Fujitsu has signed a £15 million contract with Welsh universities to create a unique computing hub.
The technology giant will provide infrastructure and services to create a £40 million super computing network, a research and innovation institute and a skills academy.
The four year deal represents a quantum leap forward in high performance computing in Wales and will give the country the most advanced and evolving computing technology available.
Ieuan Wyn Jones, Deputy First Minister and minister for Economy and Transport, said it was a major investment for the future of Wales and would provide the supercomputing facilities and staffing needed for future growth.
He said: "It will provide crucial support for key industry sectors as well as stimulate the growth of ICT and other industries.
"It supports our Economic Renewal programme, giving businesses real competitive edge, encouraging higher value-added industry and making Wales an attractive location for high value investment."
The High Performance Computing Wales (HPC Wales) project will create super computing capability and capacity across Wales, handling and analysing massive amounts of data at high speed.
It will be accessible to both universities and industry and is strategically importance to Wales as it will position it as a leading international centre for specialist computational research, providing a strong competitive advantage.
Lesley Griffiths, the Welsh Assembly Government's Deputy Minister for Science, Innovation and Skills, said it would open up a new era of commercially focussed research across Wales, forging close collaborations between businesses and universities.
"The academy and outreach programmes will also drive forward high level skills, with hard objectives for building skills levels in information and communication technologies and computational based science.
"It will help businesses in every part of Wales, complementing the support delivered through the Economic Renewal programme."
The scale and distributed nature of the undertaking, combined with its open access to business, makes it a unique initiative, unprecedented in the UK and the rest of Europe.
The investment in super computing facilities and equipment, accessible via a network linked to 12 sites across Wales, is backed by a major investment in high level skills development and training, as well as tailor-made training and research support for business.
Fujitsu will commence work immediately, with support from their partners, including household names such as Microsoft and Intel.
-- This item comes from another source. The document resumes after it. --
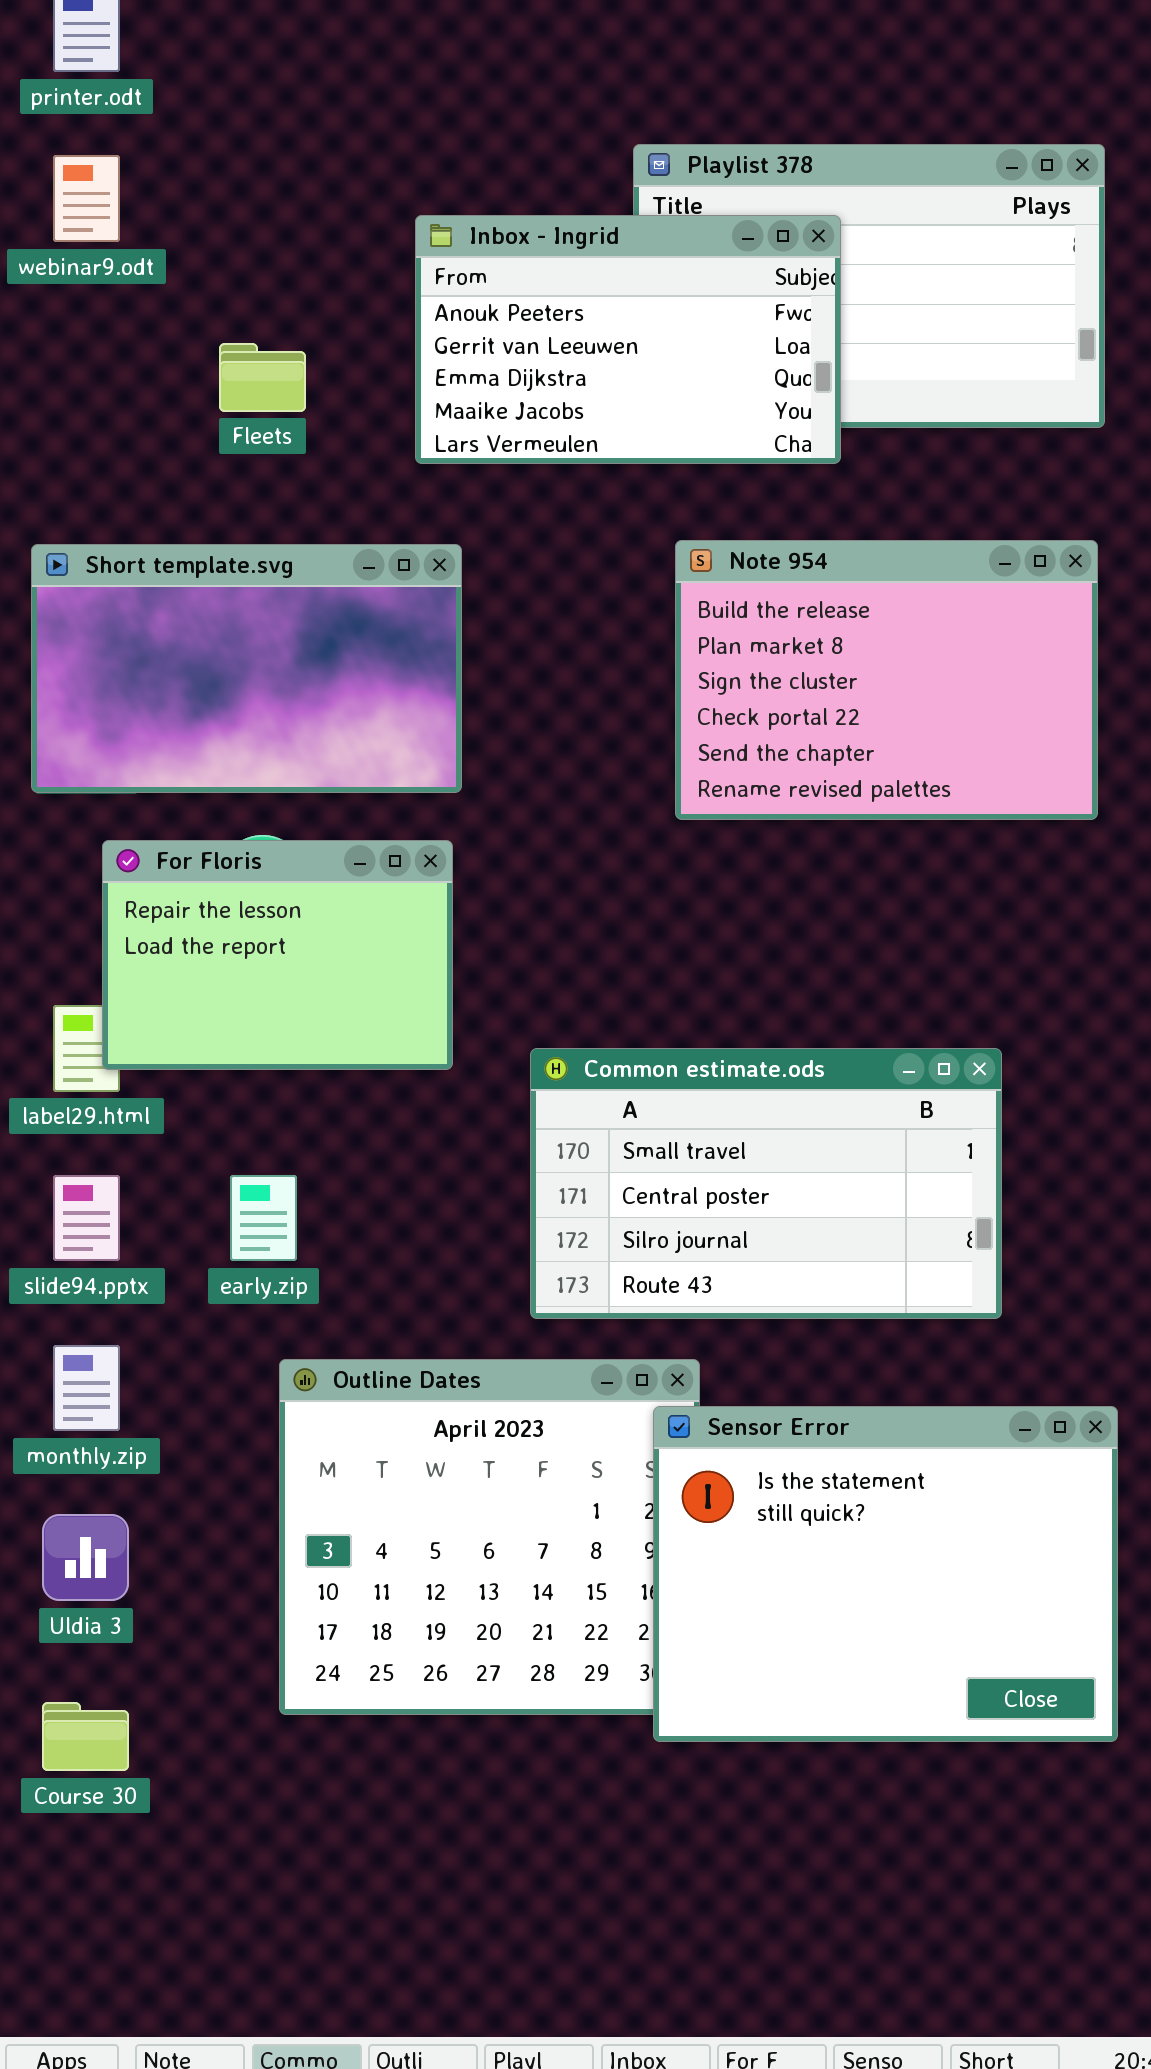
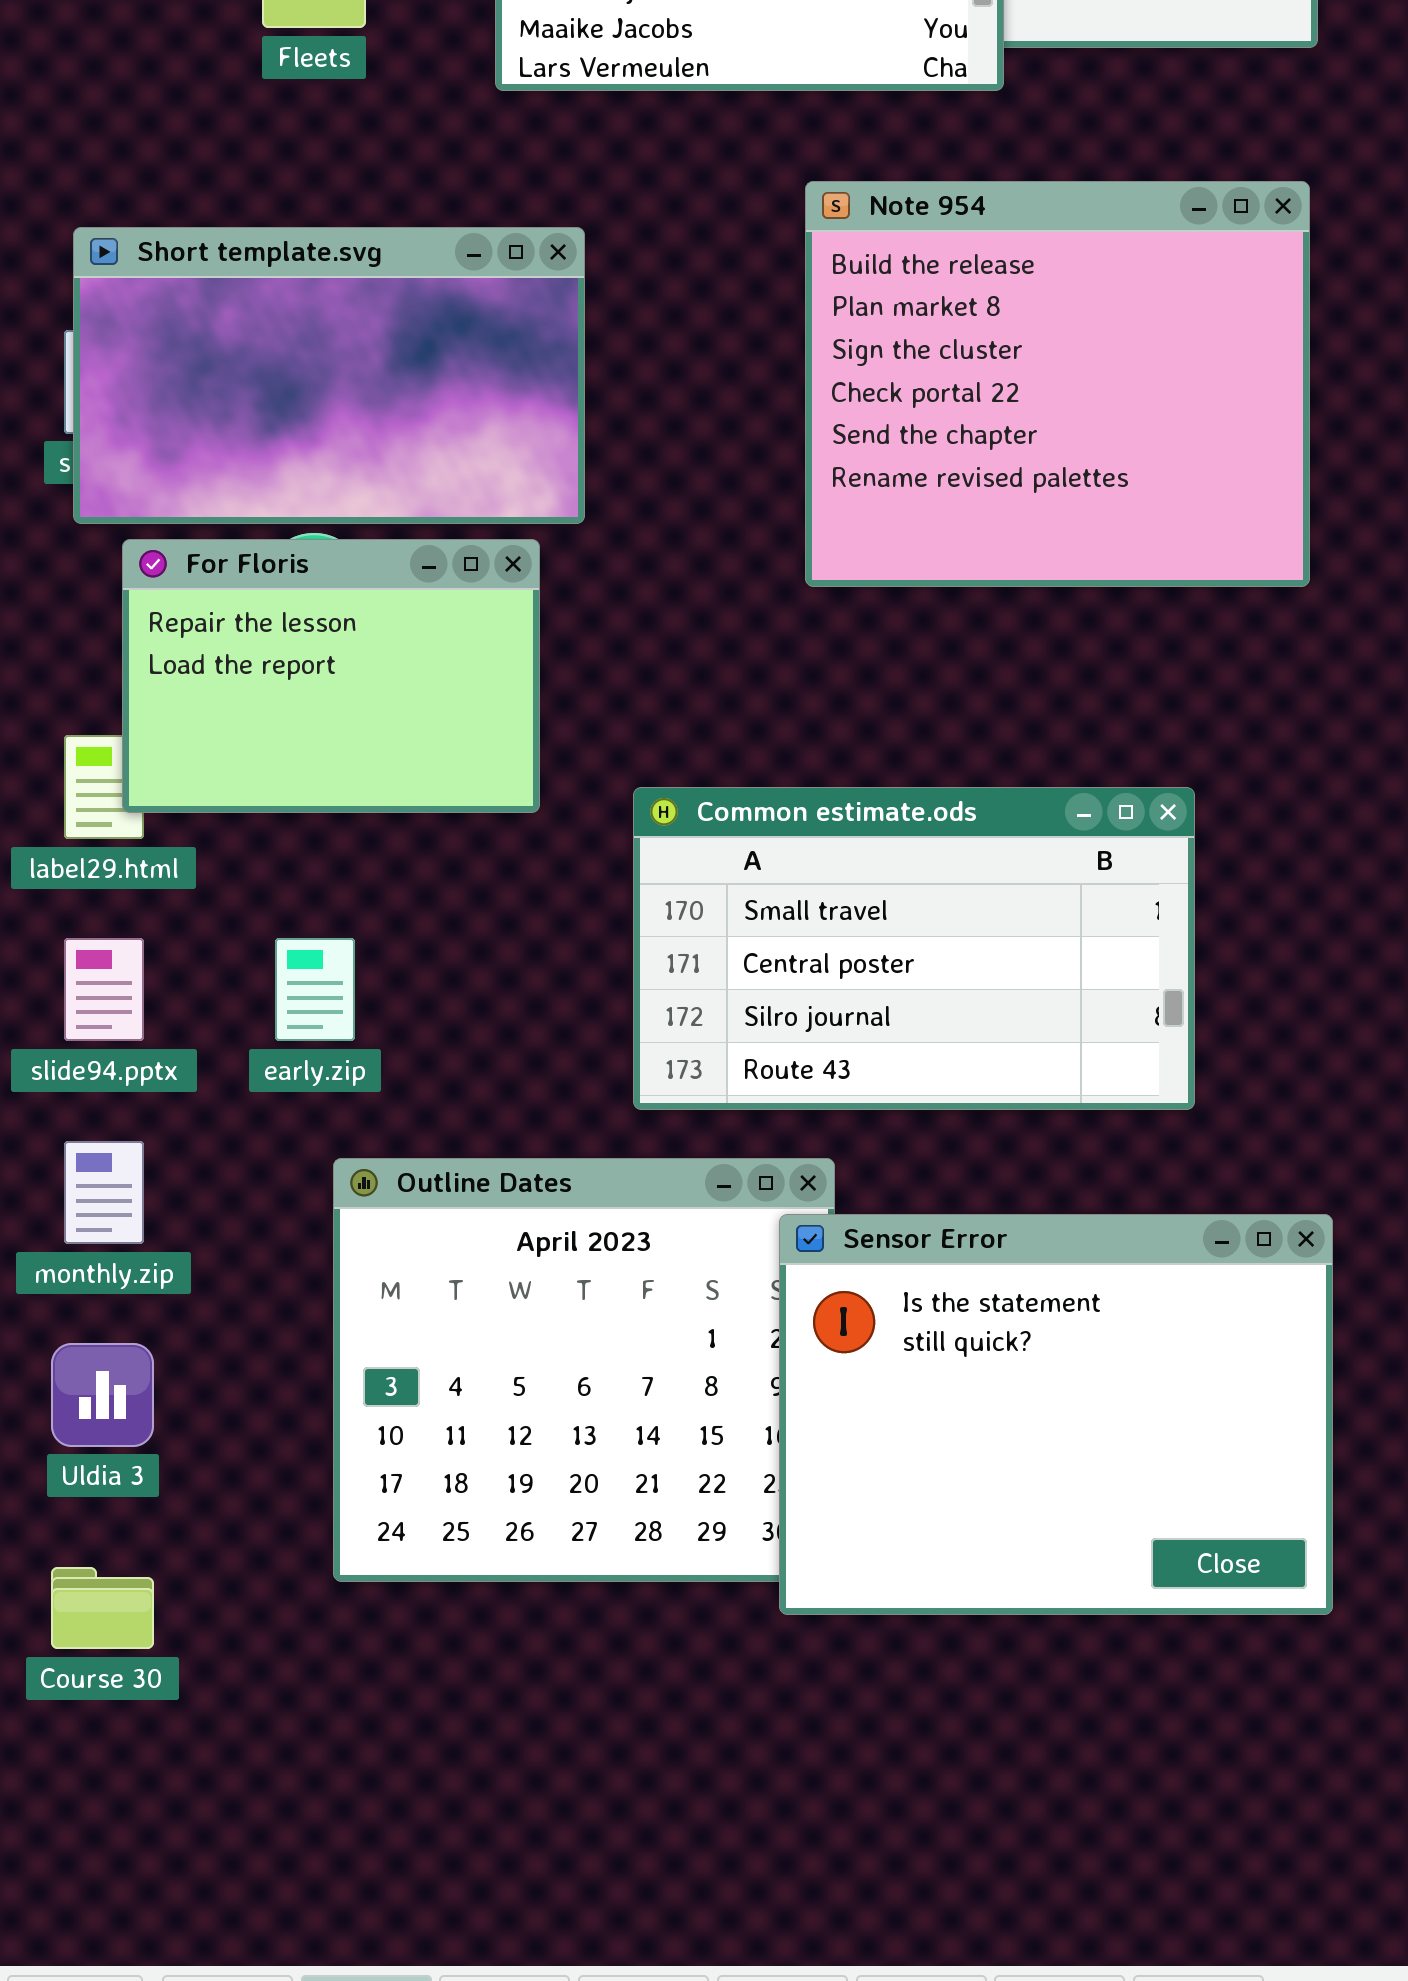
Note 954: [675,540,1098,820] -> [805,181,1310,587], resized
Short template.svg: [31,544,462,793] -> [73,227,585,524], moved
The aim is for the HPC project to be fully operational before the end of this year.
A Fujitsu spokesman said: "Our work with HPC Wales will be one of the most significant enterprise-class grid systems in Europe today and will be Fujitsu's largest HPC project in Europe.
"What's key for us is that HPC is no longer all about 'tera' and 'petaflop' supercomputer technical ratings.
"Rather it is about what the HPC capability is used to achieve and ultimately what difference that makes. We're confident that our work with HPC Wales will bring significant technology, skills, research, jobs and economic development to the region."
The main computer hubs for HPC Wales will be in Cardiff and Swansea/Pembroke Dock, linked to spokes at Swansea, Aberystwyth, Bangor and the University of Glamorgan, with further links to University of Wales Alliance Universities and business innovation centres throughout Wales.